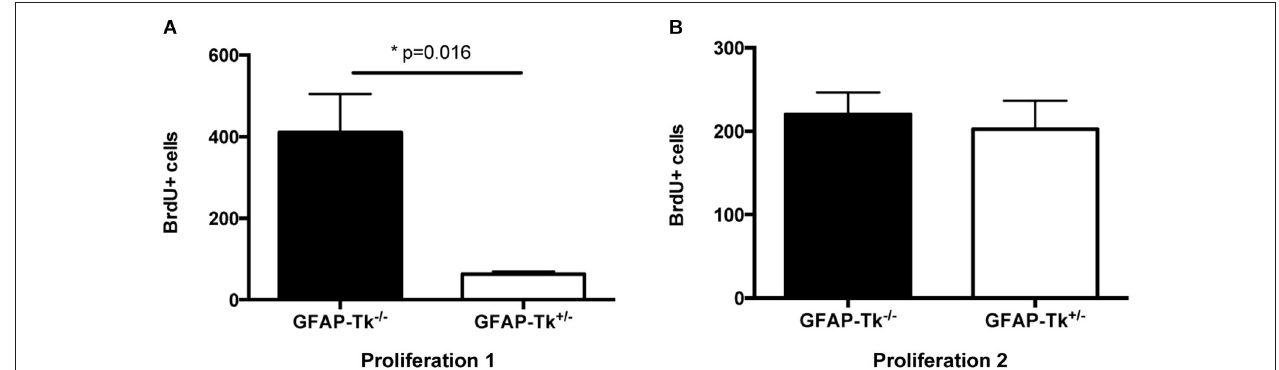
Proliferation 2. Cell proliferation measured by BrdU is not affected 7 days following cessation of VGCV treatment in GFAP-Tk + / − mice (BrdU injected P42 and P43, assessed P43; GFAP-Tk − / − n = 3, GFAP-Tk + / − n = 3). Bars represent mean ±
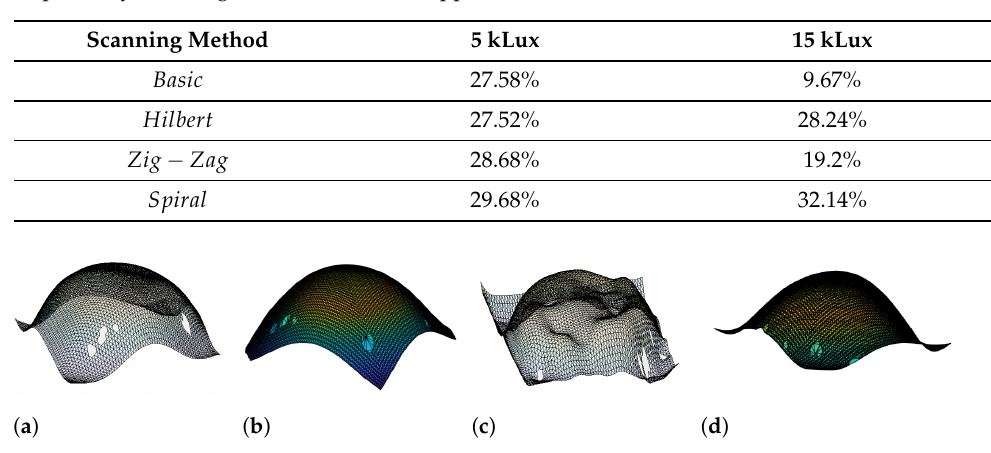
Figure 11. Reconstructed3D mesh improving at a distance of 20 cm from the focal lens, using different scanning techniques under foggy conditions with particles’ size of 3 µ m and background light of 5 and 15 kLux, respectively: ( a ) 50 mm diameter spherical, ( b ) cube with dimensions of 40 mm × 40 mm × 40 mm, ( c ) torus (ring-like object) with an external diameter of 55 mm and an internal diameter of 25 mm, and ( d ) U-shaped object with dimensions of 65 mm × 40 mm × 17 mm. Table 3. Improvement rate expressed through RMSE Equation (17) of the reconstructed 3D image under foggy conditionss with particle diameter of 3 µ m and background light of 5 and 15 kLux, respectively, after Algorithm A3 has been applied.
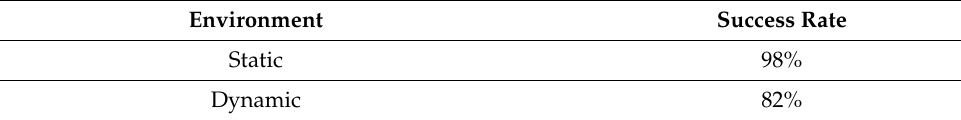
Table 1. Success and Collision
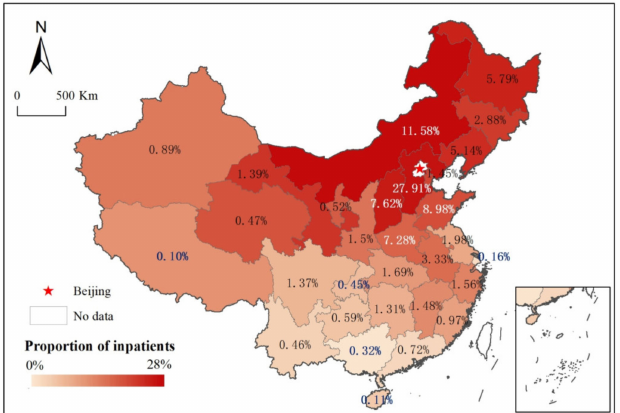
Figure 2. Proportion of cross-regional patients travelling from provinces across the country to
---
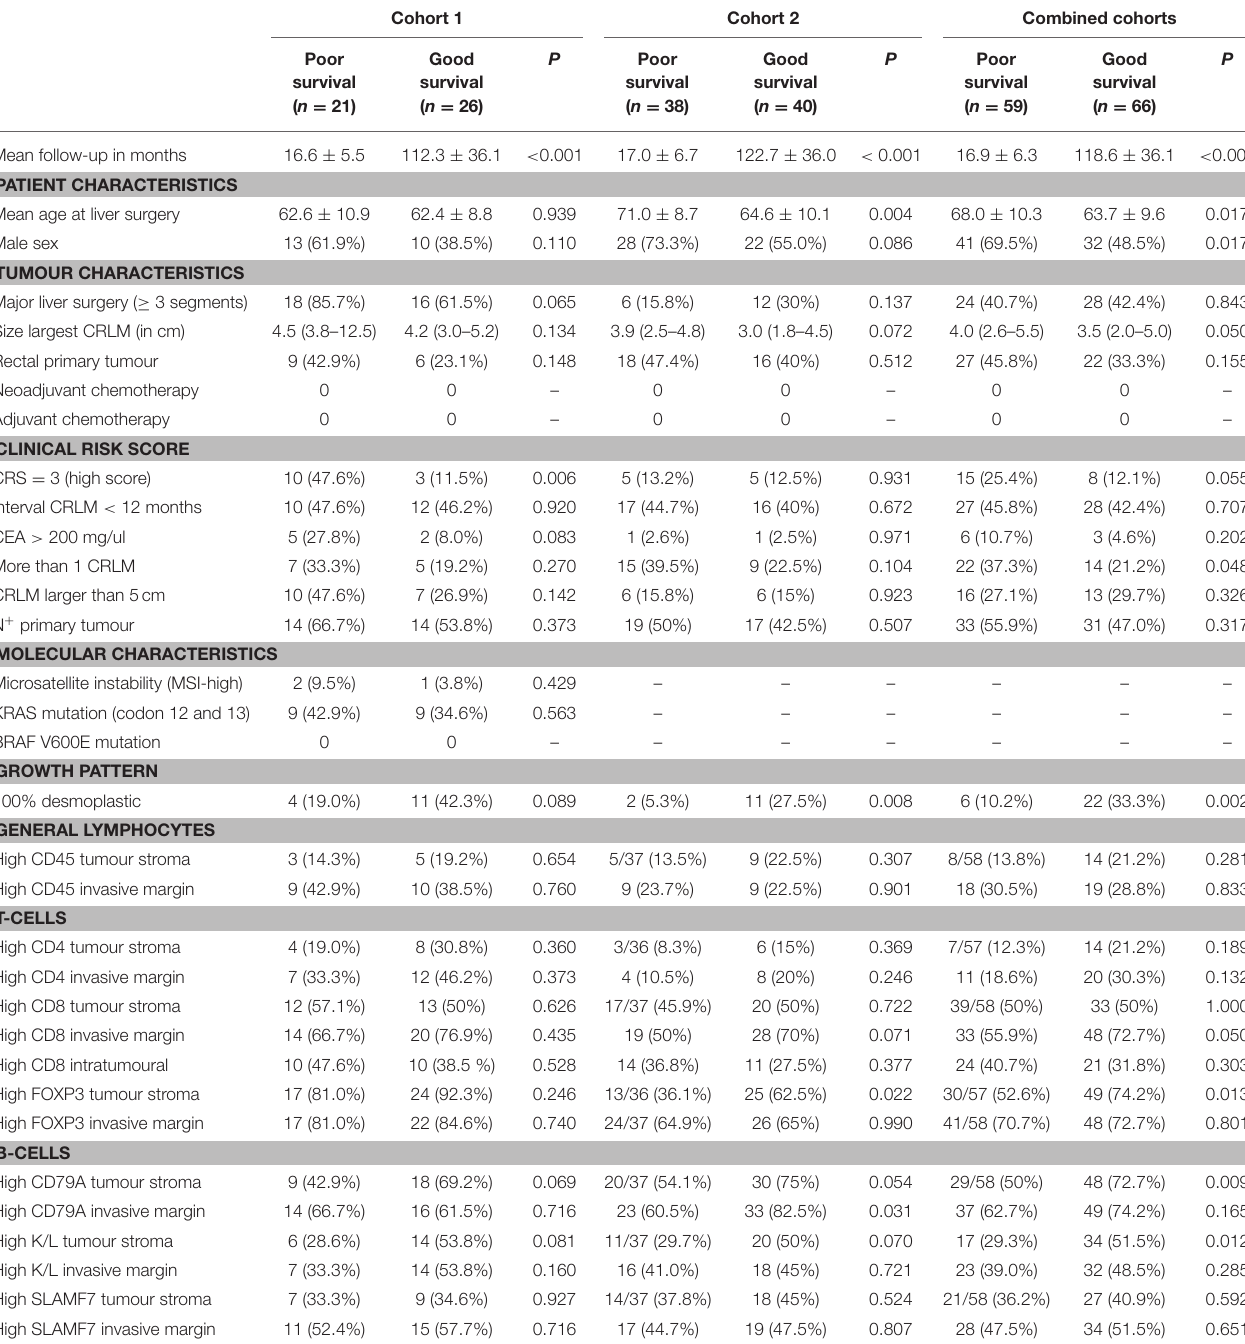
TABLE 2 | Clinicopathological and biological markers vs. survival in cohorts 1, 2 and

WORK TO BE COMPLETED
Print the part of the listing above that opens with the line containing "Figure 11. Reconstructed3D" and closes with the line containing "Figure 2. Proportion". Copy it exactly, both ends included, and omit the pictures.

ANSWER
Figure 11. Reconstructed3D mesh improving at a distance of 20 cm from the focal lens, using different scanning techniques under foggy conditions with particles’ size of 3 µ m and background light of 5 and 15 kLux, respectively: ( a ) 50 mm diameter spherical, ( b ) cube with dimensions of 40 mm × 40 mm × 40 mm, ( c ) torus (ring-like object) with an external diameter of 55 mm and an internal diameter of 25 mm, and ( d ) U-shaped object with dimensions of 65 mm × 40 mm × 17 mm. Table 3. Improvement rate expressed through RMSE Equation (17) of the reconstructed 3D image under foggy conditionss with particle diameter of 3 µ m and background light of 5 and 15 kLux, respectively, after Algorithm A3 has been applied.
Table 1. Success and Collision
Figure 2. Proportion of cross-regional patients travelling from provinces across the country to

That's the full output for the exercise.